[[ Source information, beginning ]]
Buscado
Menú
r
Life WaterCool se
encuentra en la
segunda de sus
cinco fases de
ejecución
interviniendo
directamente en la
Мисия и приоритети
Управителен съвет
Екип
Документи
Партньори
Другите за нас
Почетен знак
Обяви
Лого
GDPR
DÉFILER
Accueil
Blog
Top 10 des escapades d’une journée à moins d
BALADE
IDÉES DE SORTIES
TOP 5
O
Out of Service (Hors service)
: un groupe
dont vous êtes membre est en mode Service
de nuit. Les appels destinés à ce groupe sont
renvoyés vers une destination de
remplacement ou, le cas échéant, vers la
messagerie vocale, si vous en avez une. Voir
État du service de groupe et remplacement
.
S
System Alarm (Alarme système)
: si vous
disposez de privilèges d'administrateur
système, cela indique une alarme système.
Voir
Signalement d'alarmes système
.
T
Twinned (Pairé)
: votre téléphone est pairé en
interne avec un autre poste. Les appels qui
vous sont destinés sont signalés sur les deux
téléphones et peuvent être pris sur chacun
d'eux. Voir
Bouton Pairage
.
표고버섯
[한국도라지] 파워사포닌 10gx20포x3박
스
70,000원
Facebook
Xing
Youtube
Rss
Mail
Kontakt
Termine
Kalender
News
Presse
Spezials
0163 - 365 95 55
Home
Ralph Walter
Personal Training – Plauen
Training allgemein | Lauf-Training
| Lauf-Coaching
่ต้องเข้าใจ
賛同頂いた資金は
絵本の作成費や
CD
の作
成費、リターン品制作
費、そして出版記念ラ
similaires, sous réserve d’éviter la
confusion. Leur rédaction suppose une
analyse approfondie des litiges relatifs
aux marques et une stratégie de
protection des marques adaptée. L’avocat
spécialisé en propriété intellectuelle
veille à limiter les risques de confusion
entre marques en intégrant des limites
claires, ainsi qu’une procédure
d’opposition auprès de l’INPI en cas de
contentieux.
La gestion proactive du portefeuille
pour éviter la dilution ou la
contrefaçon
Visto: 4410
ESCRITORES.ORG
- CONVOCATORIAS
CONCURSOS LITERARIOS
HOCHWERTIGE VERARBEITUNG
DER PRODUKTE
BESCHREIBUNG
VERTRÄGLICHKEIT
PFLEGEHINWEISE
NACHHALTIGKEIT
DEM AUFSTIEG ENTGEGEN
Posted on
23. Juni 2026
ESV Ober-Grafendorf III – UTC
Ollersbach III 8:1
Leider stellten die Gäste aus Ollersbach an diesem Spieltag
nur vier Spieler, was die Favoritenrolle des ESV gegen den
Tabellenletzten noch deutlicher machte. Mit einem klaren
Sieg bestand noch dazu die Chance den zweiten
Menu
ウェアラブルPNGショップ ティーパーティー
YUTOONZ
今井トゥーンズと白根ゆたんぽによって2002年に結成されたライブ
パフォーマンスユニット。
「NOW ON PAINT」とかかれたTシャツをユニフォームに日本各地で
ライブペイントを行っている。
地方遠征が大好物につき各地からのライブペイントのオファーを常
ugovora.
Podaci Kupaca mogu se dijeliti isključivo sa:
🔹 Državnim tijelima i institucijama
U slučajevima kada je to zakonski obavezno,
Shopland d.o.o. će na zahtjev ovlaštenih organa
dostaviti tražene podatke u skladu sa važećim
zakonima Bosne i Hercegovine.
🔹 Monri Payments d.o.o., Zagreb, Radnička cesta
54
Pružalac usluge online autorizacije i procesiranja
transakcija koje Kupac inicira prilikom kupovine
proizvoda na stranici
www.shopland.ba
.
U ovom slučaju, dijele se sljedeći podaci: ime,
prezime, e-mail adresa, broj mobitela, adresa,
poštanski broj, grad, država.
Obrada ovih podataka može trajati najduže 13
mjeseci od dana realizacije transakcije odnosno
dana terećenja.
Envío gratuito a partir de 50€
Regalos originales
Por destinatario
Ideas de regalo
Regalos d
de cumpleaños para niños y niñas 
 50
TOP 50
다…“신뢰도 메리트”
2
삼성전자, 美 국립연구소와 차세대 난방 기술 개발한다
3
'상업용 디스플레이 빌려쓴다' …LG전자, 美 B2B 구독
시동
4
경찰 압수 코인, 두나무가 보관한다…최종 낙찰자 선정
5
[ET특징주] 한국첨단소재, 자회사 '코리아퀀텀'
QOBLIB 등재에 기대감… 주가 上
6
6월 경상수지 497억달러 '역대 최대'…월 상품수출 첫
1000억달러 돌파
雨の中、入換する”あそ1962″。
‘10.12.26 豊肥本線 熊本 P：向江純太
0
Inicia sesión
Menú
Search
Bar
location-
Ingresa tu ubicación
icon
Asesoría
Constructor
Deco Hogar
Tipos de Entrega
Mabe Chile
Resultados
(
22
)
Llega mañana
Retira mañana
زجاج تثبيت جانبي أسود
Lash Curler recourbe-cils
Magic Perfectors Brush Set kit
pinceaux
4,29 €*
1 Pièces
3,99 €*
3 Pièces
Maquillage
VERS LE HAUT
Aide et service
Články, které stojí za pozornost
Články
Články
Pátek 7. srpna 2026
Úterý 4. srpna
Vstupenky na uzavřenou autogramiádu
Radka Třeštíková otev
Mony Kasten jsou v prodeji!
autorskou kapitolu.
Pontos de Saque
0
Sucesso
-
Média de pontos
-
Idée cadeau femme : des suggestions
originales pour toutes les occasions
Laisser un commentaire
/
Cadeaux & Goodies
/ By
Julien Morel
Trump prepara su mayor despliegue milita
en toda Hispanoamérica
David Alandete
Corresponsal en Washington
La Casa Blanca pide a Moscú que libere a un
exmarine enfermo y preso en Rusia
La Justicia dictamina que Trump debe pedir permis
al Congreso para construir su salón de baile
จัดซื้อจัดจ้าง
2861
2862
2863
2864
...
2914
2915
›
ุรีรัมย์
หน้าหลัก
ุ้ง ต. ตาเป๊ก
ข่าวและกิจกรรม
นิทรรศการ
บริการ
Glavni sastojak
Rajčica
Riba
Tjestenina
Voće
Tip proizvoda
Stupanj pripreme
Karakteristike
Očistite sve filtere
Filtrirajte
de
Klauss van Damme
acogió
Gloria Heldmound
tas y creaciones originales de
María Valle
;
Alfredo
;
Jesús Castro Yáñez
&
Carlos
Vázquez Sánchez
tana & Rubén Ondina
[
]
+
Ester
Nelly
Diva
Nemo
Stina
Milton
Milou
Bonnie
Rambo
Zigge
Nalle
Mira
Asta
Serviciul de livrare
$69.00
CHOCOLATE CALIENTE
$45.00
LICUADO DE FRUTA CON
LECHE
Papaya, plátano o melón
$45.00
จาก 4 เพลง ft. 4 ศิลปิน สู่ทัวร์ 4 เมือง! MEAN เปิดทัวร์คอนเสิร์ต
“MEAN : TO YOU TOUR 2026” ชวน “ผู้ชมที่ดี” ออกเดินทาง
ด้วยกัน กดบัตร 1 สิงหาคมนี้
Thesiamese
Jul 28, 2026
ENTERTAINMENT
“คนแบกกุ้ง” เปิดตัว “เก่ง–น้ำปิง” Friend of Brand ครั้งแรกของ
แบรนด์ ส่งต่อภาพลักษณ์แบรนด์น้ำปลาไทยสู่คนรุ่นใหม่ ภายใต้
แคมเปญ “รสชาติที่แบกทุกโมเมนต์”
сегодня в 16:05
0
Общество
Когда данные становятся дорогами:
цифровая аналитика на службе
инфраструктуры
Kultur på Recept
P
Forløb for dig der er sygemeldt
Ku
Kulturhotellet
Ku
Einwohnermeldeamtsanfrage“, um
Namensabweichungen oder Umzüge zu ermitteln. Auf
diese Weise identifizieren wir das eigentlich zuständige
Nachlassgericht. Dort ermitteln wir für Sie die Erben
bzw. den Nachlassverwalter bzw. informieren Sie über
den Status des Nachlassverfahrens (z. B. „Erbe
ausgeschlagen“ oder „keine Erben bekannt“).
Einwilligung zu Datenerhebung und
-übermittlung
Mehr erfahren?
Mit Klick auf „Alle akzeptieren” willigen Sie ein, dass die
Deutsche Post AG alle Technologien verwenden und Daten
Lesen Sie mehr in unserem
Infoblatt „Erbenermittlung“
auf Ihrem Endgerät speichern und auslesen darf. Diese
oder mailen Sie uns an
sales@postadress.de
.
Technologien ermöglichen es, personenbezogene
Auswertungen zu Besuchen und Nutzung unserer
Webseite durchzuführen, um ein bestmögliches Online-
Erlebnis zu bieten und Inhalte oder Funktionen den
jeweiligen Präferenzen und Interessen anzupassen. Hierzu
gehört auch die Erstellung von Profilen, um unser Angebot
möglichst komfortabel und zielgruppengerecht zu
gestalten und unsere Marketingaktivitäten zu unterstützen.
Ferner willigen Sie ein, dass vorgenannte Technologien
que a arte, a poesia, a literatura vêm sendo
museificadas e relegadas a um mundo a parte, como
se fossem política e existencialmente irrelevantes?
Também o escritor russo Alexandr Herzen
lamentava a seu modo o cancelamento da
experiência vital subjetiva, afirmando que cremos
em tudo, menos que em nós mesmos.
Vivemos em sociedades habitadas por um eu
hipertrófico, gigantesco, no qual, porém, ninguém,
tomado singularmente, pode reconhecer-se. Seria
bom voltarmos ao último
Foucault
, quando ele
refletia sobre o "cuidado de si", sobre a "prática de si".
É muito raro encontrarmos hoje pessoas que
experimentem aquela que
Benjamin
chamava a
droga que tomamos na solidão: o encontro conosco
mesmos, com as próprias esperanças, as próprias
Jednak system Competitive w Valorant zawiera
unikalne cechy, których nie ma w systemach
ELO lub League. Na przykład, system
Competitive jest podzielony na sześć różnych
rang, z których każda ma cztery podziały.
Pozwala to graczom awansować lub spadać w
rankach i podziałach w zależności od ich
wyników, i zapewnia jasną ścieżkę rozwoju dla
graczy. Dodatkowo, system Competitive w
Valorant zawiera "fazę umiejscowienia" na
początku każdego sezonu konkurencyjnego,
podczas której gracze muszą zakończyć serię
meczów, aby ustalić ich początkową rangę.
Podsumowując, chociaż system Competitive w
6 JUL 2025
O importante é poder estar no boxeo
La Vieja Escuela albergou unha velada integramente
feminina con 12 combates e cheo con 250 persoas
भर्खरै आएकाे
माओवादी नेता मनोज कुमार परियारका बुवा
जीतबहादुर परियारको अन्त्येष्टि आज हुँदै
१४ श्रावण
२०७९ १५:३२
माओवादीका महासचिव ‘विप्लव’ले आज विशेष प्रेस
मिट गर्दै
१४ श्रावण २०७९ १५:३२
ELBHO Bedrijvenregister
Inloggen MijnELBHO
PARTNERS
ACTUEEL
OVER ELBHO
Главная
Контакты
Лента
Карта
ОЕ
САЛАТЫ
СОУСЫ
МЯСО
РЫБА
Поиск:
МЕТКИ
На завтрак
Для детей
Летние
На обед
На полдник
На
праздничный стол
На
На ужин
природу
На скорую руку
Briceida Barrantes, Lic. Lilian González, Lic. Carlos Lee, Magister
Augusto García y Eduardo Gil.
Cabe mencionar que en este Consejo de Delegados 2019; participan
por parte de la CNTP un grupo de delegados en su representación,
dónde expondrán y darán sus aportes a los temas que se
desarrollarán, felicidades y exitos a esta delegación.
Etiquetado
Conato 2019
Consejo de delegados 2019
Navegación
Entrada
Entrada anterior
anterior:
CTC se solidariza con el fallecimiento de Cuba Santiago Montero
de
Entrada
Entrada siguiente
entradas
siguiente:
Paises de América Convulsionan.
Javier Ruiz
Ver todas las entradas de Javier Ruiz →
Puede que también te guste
[[ Source information, end ]]
> [About this exercise]: Repeat everything from the start of the data down to the line containing "IDÉES DE SORTIES", including that line, with each line unchanged.

> [Written solution]:
Buscado
Menú
r
Life WaterCool se
encuentra en la
segunda de sus
cinco fases de
ejecución
interviniendo
directamente en la
Мисия и приоритети
Управителен съвет
Екип
Документи
Партньори
Другите за нас
Почетен знак
Обяви
Лого
GDPR
DÉFILER
Accueil
Blog
Top 10 des escapades d’une journée à moins d
BALADE
IDÉES DE SORTIES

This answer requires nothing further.